I had a dude email me this week. Says he found my blog and asked if I do much with investment property. Then it dawned on me that I have never blogged about it.
The biggest client I have worked with on investment property is……..me! Want to hear my story?
I use to live in Gainesway. I bought that house for about 80% of it’s potential. I fixed it all up, doing most of the work myself. We decided to move. I really hated to sell the place since the market had tanked (this was 2007) and I had done so many long term improvements. I didn’t like the idea of giving somebody else the benefit of all I had done.
I was having lunch with my kids one day at their school and a mother I knew suggested I rent it. To be honest, it scared the heck out of me……..but I also liked the idea.
So, we bought our next house in Andover Hills and I “Finished” all the work I needed to do on the old house. I got it looking good and put it on the market. Having lived there, it was really hard to think about somebody else living there. I finally found somebody that looked good and we signed a lease. They have been there for 6 years.
I really didn’t have any plan to keep going, but I did. I found another small ranch house in Century Hills that had a remodeled kitchen and bath, plus a 4 year old heat pump. The house was just dirty. It needed paint and carpet. So, I bought it, did paint, carpet, new lighting and a new range. It rented quickly.
Then we decided to move again. After keeping my old house the last time, my default was to keep the Andover one after we moved out. This one rented quickly too. There aren’t many 2500 square feet houses for rent. While they cost a fortune for the turnover, they are easy to rent and I’ll have a huge asset for retirement.

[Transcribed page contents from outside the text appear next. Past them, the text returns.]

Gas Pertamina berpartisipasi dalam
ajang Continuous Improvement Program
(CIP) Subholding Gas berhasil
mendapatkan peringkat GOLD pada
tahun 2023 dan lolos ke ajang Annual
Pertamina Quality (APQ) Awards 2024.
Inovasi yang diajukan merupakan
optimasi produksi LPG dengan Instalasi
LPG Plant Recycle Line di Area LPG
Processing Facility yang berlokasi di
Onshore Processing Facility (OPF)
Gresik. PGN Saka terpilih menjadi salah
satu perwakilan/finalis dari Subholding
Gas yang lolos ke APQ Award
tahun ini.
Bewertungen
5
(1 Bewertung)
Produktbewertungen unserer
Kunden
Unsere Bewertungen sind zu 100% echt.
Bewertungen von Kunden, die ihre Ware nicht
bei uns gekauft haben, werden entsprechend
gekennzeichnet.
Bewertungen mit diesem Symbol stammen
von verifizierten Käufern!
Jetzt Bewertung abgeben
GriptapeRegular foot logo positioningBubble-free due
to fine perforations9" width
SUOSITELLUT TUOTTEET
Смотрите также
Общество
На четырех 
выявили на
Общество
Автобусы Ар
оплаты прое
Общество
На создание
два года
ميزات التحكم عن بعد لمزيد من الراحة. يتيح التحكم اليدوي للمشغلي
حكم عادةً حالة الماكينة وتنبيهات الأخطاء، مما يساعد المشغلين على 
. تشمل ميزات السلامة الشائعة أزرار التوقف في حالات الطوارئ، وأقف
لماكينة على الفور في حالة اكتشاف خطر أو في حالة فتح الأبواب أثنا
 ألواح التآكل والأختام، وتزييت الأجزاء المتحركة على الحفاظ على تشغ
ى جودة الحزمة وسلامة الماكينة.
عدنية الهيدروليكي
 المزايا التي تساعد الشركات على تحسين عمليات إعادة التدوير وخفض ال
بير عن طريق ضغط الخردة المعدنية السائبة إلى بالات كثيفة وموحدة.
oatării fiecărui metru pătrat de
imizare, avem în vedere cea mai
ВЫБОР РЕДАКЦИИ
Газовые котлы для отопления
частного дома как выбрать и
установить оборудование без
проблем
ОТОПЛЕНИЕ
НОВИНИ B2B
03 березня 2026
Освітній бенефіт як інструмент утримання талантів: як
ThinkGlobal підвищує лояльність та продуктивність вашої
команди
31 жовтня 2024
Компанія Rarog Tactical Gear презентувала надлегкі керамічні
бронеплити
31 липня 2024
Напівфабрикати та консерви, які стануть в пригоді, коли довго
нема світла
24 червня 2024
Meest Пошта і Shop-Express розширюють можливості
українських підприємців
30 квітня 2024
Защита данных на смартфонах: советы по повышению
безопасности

I got this wild idea that I needed one that was more about cash flow than creating an asset for the future. I bought a shotgun house on the edge of downtown for $18k. There were lots of positive things about this street. I could see it turning around in time. All was well until the tenant had a home invasion. I think she was selling drugs. She came with the house. I would have never picked her. I sold it 4 months after buying it. It just wasn’t the property for me. Every investor has a different model, and this was not a good fit for me. Some people like the super low end rentals, some like multi-family properties. Everybody has their own niche.
I then got word of a property in Ashbrooke from a prospective tenant who looked at my little ranch. His family was selling it. It was pretty rough. I got that one for a pretty low price and spent 6 leisurely months fixing it up. It got an all new kitchen, hardwood, a lot of work in the bathrooms, new roof, windows, hot water heater and HVAC. For all practical purposes, it was effectively a brand new house. Other than maybe carpet and paint, I shouldn’t have to spend a lot on it for the next 15 years.
Because this gets addictive, I just bought two more small ranches. I think I might be done for a while though!
Here is how I roll:
1. If a house won’t cash flow on a 15 year loan, I don’t consider it. Neither should you.
2. I only pay wholesale (unless it is my primary residence). I like to be able to make all the improvements needed to keep it in good shape for the next 10-15 years and still get some free equity.
3. I like to make my houses a step above what other houses look like. People always want the best house they can find. By doing this, I have always been able to pick the best tenant.
4. I try to make long term decisions. I’ll do hardwood if I can because you can refinish it forever. I do wood cabinets rather than melamine film because I can paint them or repair any minor damage. Most landlords just go cheap and have to keep spending the same money over and over again.
5. I like single family homes. You can sell a house for retail whereas you can only sell something like a duplex to an investor, and they don’t pay anything over wholesale.
6. I only rent to the best applicant. I would rather have a house sit vacant than stick a bad applicant in it. It’s that whole long term verses short term thinking.
7. I always remember my tenants are people too. It is my house but their home. They get a good house and deserve a prompt response when anything needs fixed. Not only is that just the right thing to do, it is good business. Happy tenants stay longer. Long term tenants save you money. Everybody wins.
I’ve enjoyed getting to this point. I am always happy to help anybody wanting to do the same!!